Saved data entries:

──────

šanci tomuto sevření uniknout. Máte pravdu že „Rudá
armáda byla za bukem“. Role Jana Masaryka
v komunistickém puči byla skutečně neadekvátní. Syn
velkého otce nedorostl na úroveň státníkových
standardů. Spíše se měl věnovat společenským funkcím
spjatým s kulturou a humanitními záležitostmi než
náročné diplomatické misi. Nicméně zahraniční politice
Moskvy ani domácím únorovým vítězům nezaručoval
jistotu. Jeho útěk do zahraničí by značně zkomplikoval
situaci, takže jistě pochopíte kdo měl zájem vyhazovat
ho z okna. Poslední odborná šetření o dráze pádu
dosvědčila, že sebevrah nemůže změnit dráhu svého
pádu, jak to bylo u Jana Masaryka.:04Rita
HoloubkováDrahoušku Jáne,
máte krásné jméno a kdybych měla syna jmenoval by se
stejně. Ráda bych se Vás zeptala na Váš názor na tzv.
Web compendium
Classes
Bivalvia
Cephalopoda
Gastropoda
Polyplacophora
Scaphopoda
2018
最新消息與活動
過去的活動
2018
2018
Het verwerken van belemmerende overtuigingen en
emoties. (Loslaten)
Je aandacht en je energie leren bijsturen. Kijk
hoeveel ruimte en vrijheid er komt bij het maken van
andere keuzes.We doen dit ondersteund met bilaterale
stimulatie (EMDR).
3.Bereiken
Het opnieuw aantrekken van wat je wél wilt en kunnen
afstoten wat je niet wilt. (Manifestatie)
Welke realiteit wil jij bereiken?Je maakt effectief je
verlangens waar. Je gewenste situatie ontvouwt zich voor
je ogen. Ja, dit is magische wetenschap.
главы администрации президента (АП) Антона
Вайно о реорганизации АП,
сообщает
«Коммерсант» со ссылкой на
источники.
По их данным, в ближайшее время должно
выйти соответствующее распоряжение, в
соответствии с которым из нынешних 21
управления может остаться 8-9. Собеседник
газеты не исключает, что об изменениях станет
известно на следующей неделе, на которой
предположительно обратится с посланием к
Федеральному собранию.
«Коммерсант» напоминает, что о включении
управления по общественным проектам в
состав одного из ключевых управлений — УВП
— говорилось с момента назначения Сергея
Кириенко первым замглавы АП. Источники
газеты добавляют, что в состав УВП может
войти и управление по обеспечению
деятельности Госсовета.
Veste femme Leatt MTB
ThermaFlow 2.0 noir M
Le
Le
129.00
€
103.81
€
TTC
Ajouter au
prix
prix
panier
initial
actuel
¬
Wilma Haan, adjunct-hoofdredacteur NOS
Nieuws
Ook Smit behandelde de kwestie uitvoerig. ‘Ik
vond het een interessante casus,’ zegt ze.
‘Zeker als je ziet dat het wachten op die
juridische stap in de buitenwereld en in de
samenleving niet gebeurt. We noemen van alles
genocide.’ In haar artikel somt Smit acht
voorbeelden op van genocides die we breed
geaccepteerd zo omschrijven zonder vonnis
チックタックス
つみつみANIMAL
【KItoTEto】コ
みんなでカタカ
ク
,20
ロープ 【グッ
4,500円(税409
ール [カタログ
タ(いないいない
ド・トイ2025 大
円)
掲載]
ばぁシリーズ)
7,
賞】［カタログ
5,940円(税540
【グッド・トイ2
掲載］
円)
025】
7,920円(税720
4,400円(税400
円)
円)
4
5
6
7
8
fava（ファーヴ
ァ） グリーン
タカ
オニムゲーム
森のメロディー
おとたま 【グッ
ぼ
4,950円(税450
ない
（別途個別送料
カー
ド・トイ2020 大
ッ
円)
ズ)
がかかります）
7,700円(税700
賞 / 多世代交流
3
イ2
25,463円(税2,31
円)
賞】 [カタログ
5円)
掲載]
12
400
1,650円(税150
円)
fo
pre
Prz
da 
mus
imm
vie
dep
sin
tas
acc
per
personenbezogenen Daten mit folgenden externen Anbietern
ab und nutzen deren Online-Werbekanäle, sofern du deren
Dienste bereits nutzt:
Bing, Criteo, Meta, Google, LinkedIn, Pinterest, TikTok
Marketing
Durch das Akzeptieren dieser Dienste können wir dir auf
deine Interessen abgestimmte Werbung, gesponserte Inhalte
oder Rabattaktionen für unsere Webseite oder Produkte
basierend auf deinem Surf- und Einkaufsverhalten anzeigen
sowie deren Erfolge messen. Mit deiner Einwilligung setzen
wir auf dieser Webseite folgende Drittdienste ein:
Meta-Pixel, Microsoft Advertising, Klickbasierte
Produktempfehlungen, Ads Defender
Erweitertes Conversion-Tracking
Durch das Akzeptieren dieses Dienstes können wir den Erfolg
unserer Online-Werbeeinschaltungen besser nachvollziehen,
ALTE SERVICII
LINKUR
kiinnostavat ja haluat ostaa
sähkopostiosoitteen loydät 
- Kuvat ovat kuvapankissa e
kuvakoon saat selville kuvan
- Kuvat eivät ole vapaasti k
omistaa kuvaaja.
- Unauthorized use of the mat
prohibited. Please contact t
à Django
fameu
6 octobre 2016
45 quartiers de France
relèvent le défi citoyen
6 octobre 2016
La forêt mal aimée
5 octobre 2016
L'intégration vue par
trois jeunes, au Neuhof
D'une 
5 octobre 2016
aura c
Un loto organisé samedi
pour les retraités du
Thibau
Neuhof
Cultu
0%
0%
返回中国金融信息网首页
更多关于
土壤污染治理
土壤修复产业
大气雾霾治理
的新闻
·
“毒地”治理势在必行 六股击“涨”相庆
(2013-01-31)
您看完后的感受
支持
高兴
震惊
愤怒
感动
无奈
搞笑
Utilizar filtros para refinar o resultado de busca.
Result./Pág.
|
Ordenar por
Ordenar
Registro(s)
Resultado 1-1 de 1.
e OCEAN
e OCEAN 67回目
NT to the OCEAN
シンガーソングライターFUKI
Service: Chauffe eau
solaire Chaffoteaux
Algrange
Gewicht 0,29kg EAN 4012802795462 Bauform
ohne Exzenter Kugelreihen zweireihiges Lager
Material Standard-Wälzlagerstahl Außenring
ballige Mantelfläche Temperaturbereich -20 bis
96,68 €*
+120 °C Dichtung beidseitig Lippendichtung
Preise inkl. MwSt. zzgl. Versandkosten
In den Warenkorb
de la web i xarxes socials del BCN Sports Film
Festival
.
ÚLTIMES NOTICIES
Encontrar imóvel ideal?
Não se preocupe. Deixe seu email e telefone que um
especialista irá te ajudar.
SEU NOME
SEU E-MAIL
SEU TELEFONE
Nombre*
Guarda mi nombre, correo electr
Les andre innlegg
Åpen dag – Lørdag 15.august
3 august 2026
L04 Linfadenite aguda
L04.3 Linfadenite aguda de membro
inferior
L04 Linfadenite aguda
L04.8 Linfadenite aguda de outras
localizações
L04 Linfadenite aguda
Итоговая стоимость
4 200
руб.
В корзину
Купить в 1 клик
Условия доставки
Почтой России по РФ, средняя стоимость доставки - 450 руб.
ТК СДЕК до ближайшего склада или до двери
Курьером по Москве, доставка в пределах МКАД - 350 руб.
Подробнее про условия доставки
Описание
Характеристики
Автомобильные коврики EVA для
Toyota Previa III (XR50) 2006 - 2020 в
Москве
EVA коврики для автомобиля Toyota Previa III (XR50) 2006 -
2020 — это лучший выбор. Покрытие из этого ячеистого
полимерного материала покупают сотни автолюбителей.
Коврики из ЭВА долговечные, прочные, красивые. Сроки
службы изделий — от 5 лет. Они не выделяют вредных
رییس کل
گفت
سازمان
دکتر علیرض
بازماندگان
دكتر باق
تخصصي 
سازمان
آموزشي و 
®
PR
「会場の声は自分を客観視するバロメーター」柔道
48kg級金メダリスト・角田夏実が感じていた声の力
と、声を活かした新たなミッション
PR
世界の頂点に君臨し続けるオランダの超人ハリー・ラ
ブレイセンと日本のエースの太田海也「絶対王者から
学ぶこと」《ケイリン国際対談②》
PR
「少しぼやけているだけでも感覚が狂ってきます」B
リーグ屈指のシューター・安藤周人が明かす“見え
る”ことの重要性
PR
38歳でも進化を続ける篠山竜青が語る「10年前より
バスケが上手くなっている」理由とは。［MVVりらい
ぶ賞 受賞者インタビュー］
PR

──────

Job -
Update the part of the listing that runs from its start through the line containing "Welke realiteit wil" by swapping "Gastropoda" for "Gastropods", keeping everything else the same.

Exercise output -
šanci tomuto sevření uniknout. Máte pravdu že „Rudá
armáda byla za bukem“. Role Jana Masaryka
v komunistickém puči byla skutečně neadekvátní. Syn
velkého otce nedorostl na úroveň státníkových
standardů. Spíše se měl věnovat společenským funkcím
spjatým s kulturou a humanitními záležitostmi než
náročné diplomatické misi. Nicméně zahraniční politice
Moskvy ani domácím únorovým vítězům nezaručoval
jistotu. Jeho útěk do zahraničí by značně zkomplikoval
situaci, takže jistě pochopíte kdo měl zájem vyhazovat
ho z okna. Poslední odborná šetření o dráze pádu
dosvědčila, že sebevrah nemůže změnit dráhu svého
pádu, jak to bylo u Jana Masaryka.:04Rita
HoloubkováDrahoušku Jáne,
máte krásné jméno a kdybych měla syna jmenoval by se
stejně. Ráda bych se Vás zeptala na Váš názor na tzv.
Web compendium
Classes
Bivalvia
Cephalopoda
Gastropods
Polyplacophora
Scaphopoda
2018
最新消息與活動
過去的活動
2018
2018
Het verwerken van belemmerende overtuigingen en
emoties. (Loslaten)
Je aandacht en je energie leren bijsturen. Kijk
hoeveel ruimte en vrijheid er komt bij het maken van
andere keuzes.We doen dit ondersteund met bilaterale
stimulatie (EMDR).
3.Bereiken
Het opnieuw aantrekken van wat je wél wilt en kunnen
afstoten wat je niet wilt. (Manifestatie)
Welke realiteit wil jij bereiken?Je maakt effectief je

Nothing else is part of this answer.